Второе направление – Крым. В Крыму семья провела, по моим подсчётам, три года. В 1918 году они покинули Петроград: Владимир Платонович, который тяжело болел, Надежда Владимировна, Анна и маленький внук Володя, сын Владимира. По адресным книгам Петрограда мы видим, что они вновь появляются в городе в 1923 году. Они были прописаны в одном доме с Шостаковичами. Володя Сукачёв и Митя Шостакович вместе играли, росли, об этом есть воспоминания. Владимир Платонович умер в 1920 году, и вот этот крымский период было бы интересно изучить. По воспоминаниям сына, Надежда Владимировна там работала в школе.

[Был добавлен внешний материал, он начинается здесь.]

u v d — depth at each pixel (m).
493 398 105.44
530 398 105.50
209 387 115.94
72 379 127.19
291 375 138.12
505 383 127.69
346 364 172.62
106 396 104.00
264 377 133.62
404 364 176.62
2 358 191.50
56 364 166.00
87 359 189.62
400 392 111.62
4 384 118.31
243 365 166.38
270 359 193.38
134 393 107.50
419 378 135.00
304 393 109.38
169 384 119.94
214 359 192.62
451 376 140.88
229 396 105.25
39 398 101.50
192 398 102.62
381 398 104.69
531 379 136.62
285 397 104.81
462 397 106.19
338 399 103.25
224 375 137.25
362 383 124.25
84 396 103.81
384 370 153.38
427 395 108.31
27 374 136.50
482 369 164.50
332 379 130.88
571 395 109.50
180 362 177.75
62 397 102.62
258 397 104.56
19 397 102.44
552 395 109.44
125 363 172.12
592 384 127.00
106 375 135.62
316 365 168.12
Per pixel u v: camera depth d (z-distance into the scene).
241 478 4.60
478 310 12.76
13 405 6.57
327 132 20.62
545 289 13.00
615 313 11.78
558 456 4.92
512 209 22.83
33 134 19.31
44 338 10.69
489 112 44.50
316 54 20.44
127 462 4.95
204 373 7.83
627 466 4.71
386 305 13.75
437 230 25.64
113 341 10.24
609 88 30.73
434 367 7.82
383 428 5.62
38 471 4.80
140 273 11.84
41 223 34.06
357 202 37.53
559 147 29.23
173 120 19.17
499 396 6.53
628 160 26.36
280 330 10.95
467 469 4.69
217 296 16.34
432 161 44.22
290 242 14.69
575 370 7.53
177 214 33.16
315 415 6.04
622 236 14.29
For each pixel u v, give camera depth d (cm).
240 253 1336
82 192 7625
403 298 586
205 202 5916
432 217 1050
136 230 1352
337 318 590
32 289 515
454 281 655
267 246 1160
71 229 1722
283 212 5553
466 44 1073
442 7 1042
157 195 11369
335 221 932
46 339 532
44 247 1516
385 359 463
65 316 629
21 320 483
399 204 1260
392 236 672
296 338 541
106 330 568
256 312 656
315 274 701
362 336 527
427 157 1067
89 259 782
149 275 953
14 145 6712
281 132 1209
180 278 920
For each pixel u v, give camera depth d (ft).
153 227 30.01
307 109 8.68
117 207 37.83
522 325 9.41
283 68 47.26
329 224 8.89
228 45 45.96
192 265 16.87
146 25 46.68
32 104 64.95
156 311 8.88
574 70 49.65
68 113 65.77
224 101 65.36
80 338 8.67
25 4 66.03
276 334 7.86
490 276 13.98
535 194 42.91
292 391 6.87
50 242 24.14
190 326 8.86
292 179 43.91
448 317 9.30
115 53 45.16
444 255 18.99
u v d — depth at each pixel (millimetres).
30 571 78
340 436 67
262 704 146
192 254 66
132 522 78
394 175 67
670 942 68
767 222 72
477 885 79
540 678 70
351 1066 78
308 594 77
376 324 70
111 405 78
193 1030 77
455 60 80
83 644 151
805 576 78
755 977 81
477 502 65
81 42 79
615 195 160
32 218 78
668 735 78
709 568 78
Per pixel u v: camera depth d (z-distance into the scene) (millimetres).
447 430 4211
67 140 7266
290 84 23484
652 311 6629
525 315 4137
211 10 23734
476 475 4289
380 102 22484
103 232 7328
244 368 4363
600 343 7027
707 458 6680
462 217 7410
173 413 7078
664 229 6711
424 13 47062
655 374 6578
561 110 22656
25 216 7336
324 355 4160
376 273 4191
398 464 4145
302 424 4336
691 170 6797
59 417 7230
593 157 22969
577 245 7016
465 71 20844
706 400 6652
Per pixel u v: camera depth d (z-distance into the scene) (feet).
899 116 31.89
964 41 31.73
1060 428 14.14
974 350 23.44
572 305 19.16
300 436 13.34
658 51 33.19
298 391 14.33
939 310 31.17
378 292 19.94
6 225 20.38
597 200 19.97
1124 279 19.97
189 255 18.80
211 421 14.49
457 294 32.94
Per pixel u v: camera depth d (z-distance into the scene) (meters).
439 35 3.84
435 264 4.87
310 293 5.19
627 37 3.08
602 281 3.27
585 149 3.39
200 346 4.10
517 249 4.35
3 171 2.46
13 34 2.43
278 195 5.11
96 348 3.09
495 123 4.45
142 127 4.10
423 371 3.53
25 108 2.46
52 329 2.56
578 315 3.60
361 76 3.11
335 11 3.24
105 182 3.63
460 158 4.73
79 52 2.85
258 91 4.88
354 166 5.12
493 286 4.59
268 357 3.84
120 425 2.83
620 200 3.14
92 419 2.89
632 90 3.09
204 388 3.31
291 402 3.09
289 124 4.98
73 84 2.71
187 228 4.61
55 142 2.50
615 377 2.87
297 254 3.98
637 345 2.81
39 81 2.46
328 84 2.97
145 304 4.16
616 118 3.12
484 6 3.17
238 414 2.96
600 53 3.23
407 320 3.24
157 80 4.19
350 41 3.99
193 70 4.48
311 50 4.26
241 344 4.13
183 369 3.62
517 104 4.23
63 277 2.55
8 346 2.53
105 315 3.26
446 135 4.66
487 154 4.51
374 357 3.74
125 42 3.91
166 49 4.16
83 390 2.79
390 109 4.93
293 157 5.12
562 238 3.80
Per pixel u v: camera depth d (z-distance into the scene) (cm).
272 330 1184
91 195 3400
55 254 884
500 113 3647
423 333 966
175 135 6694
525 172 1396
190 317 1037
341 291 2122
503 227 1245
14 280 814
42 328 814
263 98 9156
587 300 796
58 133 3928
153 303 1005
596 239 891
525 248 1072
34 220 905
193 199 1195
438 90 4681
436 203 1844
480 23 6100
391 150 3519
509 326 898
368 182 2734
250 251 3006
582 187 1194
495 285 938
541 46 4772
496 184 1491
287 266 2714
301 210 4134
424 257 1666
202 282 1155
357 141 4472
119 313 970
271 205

Самое «провисающее» направление – дочь Анна. По ней практически нет информации. В нескольких исследованиях говорится, что Анна училась в рисовальной школе Общества поощрения художеств в Санкт-Петербурге. Я просмотрела архив школы в Петербурге с того момента, когда она могла поступить в 1915 году, по 1925 год – год её смерти. Она не числится в учениках этой школы. Но она художник, об этом говорят её работы, хранящиеся в нашем музее. Где она училась, остаётся вопросом. Может быть, это была частная школа. Анна была членом Общества художников имени Константина Крыжицкого. Может быть, она была ученицей Крыжицкого. В общем, есть ещё очень много белых пятен, над которыми интересно было бы поработать.